Sementara itu, Bendahara KDI periode 2023-2026, dr. Fika Ekayanti menambahkan, dana organisasi umumnya berasal dari kegiatan profesi kedokteran. Salah satu contohnya dari proses perpanjangan Surat Tanda Registrasi (STR) melalui penerbitan Sertifikat Kompetensi (Serkom) oleh KDI.

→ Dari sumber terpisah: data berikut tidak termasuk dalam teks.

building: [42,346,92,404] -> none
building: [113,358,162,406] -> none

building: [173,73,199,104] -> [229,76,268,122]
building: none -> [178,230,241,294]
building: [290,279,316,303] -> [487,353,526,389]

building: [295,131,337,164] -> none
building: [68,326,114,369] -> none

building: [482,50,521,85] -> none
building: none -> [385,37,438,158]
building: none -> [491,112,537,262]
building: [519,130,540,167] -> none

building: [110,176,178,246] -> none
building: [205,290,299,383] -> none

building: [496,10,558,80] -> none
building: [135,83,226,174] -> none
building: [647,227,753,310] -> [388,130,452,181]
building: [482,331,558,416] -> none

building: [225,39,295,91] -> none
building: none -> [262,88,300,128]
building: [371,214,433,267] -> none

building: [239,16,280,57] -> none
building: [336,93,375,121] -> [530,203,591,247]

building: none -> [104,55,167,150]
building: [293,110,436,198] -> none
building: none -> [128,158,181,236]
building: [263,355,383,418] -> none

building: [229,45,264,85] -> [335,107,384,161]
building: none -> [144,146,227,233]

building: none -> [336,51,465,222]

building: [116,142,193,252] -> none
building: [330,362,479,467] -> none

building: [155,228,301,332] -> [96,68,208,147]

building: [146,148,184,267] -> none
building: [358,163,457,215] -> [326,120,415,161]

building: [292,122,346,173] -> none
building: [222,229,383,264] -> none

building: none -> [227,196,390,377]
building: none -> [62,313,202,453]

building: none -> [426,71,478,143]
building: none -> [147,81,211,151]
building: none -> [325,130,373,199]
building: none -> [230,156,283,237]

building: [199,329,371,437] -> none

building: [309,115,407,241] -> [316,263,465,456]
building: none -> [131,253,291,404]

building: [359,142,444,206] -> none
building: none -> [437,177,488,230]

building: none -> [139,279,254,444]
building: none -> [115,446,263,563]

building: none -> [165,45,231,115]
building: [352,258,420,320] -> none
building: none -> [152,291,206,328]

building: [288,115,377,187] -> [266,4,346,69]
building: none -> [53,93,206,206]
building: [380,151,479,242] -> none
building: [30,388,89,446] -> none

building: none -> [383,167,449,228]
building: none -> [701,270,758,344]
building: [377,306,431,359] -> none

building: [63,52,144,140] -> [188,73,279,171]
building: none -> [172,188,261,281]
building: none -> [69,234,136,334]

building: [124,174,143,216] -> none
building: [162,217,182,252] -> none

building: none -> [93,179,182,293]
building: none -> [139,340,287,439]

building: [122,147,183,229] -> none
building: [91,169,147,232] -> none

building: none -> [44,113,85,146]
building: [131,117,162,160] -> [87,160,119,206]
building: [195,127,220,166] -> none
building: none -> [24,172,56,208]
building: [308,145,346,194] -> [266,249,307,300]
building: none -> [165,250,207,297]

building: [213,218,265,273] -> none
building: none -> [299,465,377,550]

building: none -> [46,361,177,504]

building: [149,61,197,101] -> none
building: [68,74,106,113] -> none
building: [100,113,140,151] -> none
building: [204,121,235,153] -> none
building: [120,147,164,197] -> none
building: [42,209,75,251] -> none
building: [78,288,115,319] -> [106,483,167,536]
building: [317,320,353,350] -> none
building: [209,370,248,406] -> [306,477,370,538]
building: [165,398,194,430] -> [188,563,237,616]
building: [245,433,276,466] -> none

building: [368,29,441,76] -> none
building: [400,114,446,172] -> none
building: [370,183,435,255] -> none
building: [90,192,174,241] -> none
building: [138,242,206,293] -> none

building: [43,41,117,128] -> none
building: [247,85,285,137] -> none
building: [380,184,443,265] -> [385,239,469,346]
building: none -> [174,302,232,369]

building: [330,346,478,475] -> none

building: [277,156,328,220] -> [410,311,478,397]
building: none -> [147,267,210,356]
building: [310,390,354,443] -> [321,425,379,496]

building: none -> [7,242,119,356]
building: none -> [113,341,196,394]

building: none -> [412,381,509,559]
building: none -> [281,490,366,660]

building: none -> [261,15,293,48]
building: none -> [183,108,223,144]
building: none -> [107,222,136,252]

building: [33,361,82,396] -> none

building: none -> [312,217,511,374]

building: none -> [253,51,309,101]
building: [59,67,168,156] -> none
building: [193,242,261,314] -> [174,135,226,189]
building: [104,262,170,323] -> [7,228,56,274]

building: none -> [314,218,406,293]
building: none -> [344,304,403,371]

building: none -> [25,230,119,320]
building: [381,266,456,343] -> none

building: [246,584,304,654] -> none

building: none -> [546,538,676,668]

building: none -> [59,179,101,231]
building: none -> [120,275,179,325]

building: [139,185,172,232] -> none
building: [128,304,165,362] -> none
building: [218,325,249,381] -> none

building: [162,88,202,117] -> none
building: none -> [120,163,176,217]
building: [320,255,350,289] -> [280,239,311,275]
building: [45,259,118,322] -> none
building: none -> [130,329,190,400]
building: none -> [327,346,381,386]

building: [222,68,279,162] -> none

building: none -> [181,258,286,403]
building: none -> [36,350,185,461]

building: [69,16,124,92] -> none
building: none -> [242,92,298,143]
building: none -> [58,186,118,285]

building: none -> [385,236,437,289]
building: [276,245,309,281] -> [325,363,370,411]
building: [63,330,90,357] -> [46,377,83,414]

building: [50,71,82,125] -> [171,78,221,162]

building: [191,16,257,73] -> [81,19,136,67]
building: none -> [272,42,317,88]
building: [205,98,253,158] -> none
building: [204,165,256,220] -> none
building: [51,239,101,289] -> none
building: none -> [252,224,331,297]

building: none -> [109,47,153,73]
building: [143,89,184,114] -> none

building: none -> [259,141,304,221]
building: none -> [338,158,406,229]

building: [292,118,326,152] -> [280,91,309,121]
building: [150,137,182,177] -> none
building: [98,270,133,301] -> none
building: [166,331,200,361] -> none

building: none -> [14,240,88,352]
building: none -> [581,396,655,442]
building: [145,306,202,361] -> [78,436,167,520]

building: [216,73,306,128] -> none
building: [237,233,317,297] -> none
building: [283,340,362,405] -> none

Dia mengaku tidak mengetahui dasar perhitungan nilai Rp13,2 miliar yang disebut dalam tuduhan penggelapan dana organisasi. Saat dirinya menjabat sebagai bendahara, jumlah dana yang dikelola tidak mencapai angka tersebut.
"Nah, 13,2 (miliar) yang disampaikan itu saya tidak tahu dasarnya dari mana," katanya.
Sebelumnya diberitakan, PP PDUI melaporkan Ketua Umum KDI periode 2023–2026, dr. Mahmud Ghaznawie terkait dugaan penggelapan dana organisasi senilai Rp13,2 miliar ke Polres Metro Jakarta Pusat. Laporan itu juga menyeret nama bendahara yang ditunjuk, dr. Fika Ekayanti.